Houston Chronicle | Opinion/Editorials | Lisa Falkenberg
April 11, 2018
It’s good news that Texas’ maternal mortality rate is much lower than previously believed, allowing the Lone Star State to shed the shameful, and apparently erroneously bestowed, distinction of having one of the highest rates in the world.
The bad news is that women are still dying.
That fact is not changed by a study this week blaming much of the alarming spike in pregnancy-related deaths in the pivotal year of 2012 on data errors.
Several of the state’s top health experts concluded in the report, published in the journal Obstetrics & Gynecology, that an enhanced way of counting the deaths using multiple sources shows the number of women who died in 2012 was actually 56, not 147.
Experts had been concerned about bad data for a while, so it’s good that we have some more reliable numbers and accurate picture of the problem.

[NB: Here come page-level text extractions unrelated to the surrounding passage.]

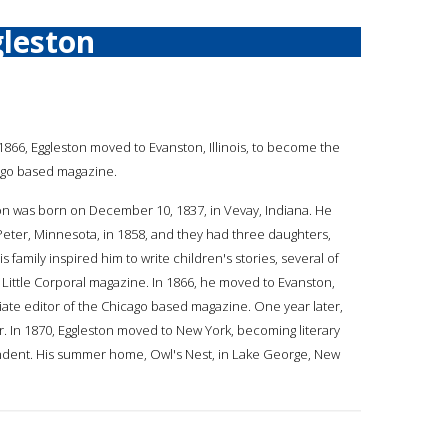
leston
a
n 1866, Eggleston moved to Evanston, Illinois, to become the
cago based magazine.
on was born on December 10, 1837, in Vevay, Indiana. He
 Peter, Minnesota, in 1858, and they had three daughters,
His family inspired him to write children's stories, several of
Little Corporal magazine. In 1866, he moved to Evanston,
ciate editor of the Chicago based magazine. One year later,
. In 1870, Eggleston moved to New York, becoming literary
endent. His summer home, Owl's Nest, in Lake George, New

Still, the picture is from 2012. There are still many questions and the need to assess data from more recent years to determine the situation today.
But we can’t let a bit of good news kill the motivation that has been building to address a problem that can still be described as bad for the state of Texas.
“I would hate to see us lose the momentum that we’ve gained,” said Dr. Lisa Hollier, an obstetrician and gynecologist at Texas Children’s Hospital.
“We still have women dying of preventable causes,” she said. “We still have a two-fold, a doubling, in the risk of death for African-American women. Those things need to change. I don’t think we should accept where we are.”
Hollier, who co-authored this week’s report and also chairs the Texas Maternal Mortality and Morbidity Task Force, points out that deaths aren’t the only measure of the problem. For every maternal death, Hollier says there are 50 women who experience severe complications that can lead to hysterectomies, breathing problems requiring ventilator support and kidney failure, to name a few.